## READING PASSAGE:
Award  Date:
  12 October 2022


Case Number: ELRC796-21/22EC

In the matter between

Cynthia Nomhle Matshaya Applicant


Department of Education: Eastern Cape Respondent

Appearances: For the applicant: Mr Etienne Pretorius (Pretorius Attorneys);
For the respondent: Mr Thobelani Mlahleni

Arbitrator: Mxolisi Alex Nozigqwaba
Heard: 28 March 2022; 03 May 2022; 11-12 July 2022; 20 September 2022
Delivered: 12 October 2021
Summary: Labour Relations Act 66 of 1995, as amended, sections 136(1), 185(a), 186(1)(a),

1. This arbitration was heard, virtually via ZOOM, on 28 March 2022; 03 May 2022; 11-12 July 2022; and 20 September 2022. Ms Cynthia Nomhle Matshaya (applicant) was in attendance in all sessions and was represented by Mr Etienne Pretorius (from Pretorius Attorneys). Eastern Cape Department of Education (respondent) was represented by its labour relations officer, Mr Thobelani Mlahleni.
2. The dispute had been referred to the ELRC in terms of sections 136(1) and 191(5)(a)(i) of the Labour Relations Act 66 of 1995, as amended (LRA), and concerns dismissal related to misconduct which the applicant regards as unfair.
3. The proceedings were digitally recorded.
4. On the last day of the arbitration parties elected to submit written closing arguments and they both submitted in line with the agreed submission time frame, which was 29 September 2022. I have taken these heads of arguments into consideration in penning this award.
5. On behalf of the applicant legal representation application was made, and key on her submissions was comparative ability as she was said to be less knowledgeable about arbitration proceedings as compared to the respondent’s representative who has appeared on several arbitrations. The respondent did not oppose the application.
6. I ruled in favour of the application on comparative ability basis.
7. I am required to determine whether the applicant’s dismissal was substantively and procedurally fair. Should I find that the dismissal was unfair I will order an appropriate relief.
8. The applicant started to work for the respondent in May 1981. At the time of her dismissal she was a principal at Mthawelanga Junior Primary School (JPS), and was earning a gross monthly salary of R45 392.94.

## DATA SEGMENT:
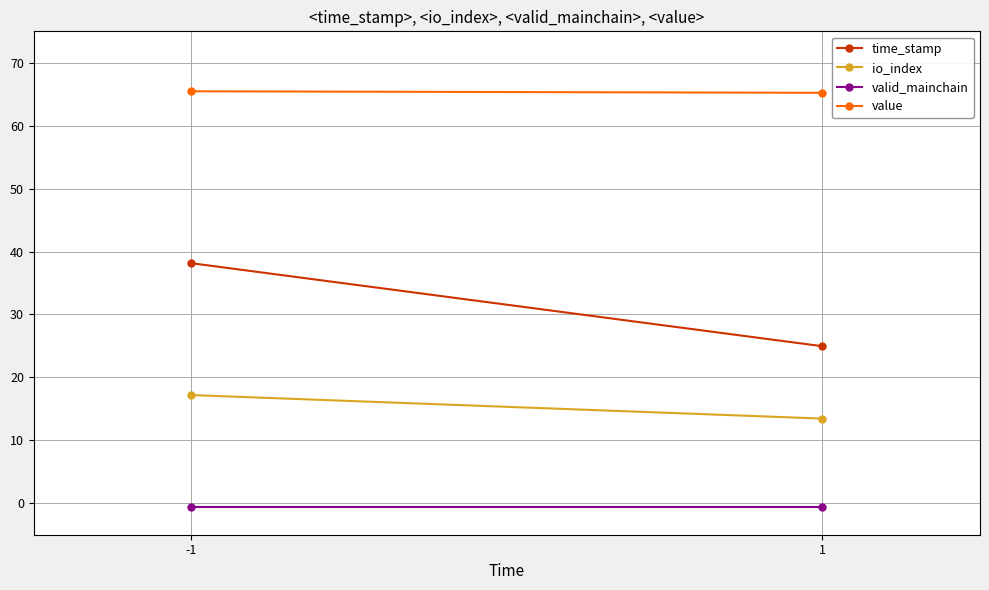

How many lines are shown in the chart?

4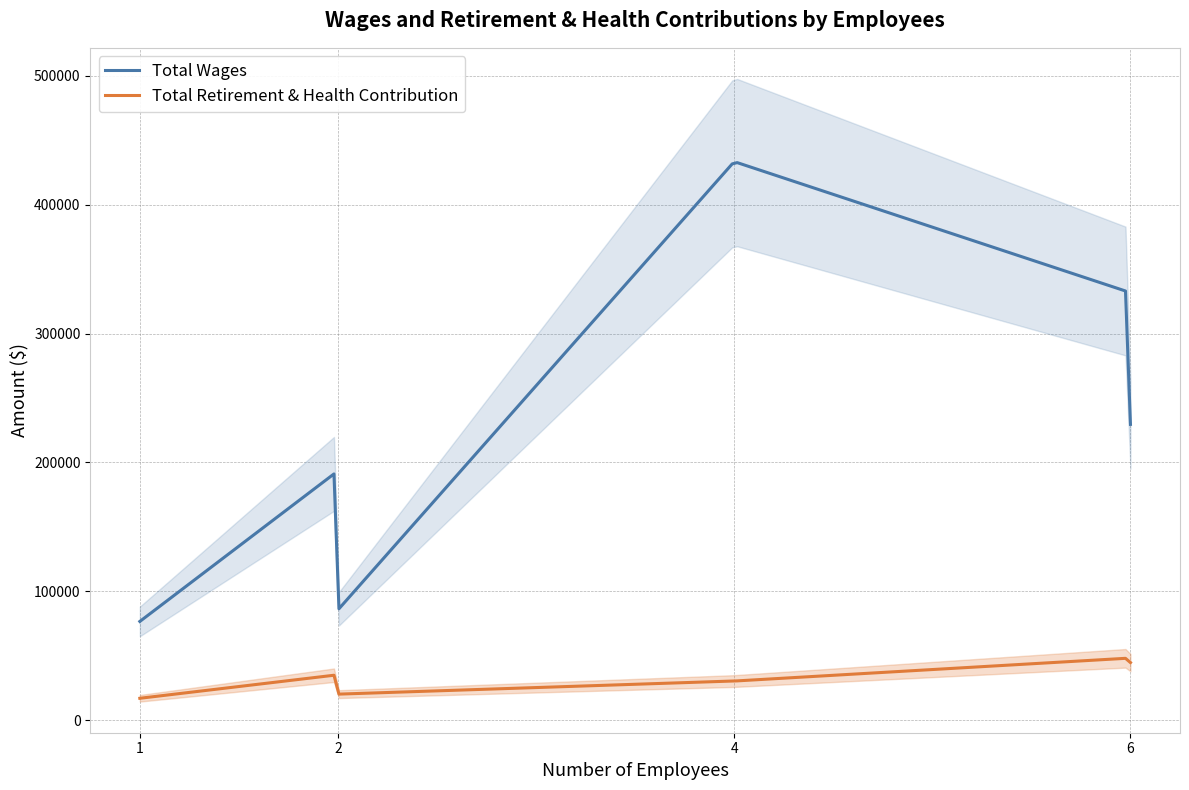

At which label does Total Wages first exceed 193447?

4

## ACTIVITY 1:
Reproduce the passage of the arbitration award that begins at the words "Cynthia Nomhle Matshaya Applicant" and stops after "Mr Thobelani Mlahleni.", substituting "the applicant's law firm" for "Pretorius Attorneys".
## ACTIVITY 2:
Summarize the arbitration award in two sentences.

## FINAL ANSWER 1:
Cynthia Nomhle Matshaya Applicant


Department of Education: Eastern Cape Respondent

Appearances: For the applicant: Mr Etienne Pretorius (the applicant's law firm);
For the respondent: Mr Thobelani Mlahleni

Arbitrator: Mxolisi Alex Nozigqwaba
Heard: 28 March 2022; 03 May 2022; 11-12 July 2022; 20 September 2022
Delivered: 12 October 2021
Summary: Labour Relations Act 66 of 1995, as amended, sections 136(1), 185(a), 186(1)(a),

1. This arbitration was heard, virtually via ZOOM, on 28 March 2022; 03 May 2022; 11-12 July 2022; and 20 September 2022. Ms Cynthia Nomhle Matshaya (applicant) was in attendance in all sessions and was represented by Mr Etienne Pretorius (from the applicant's law firm). Eastern Cape Department of Education (respondent) was represented by its labour relations officer, Mr Thobelani Mlahleni.

## FINAL ANSWER 2:
Ms Cynthia Nomhle Matshaya referred a dispute to the ELRC over her dismissal by the Eastern Cape Department of Education for misconduct, which she regards as unfair, and the arbitration was heard virtually on several dates in 2022. After granting her unopposed application for legal representation, the arbitrator must determine whether the dismissal was substantively and procedurally fair; she had worked for the respondent since May 1981 and was a principal at Mthawelanga Junior Primary School when dismissed.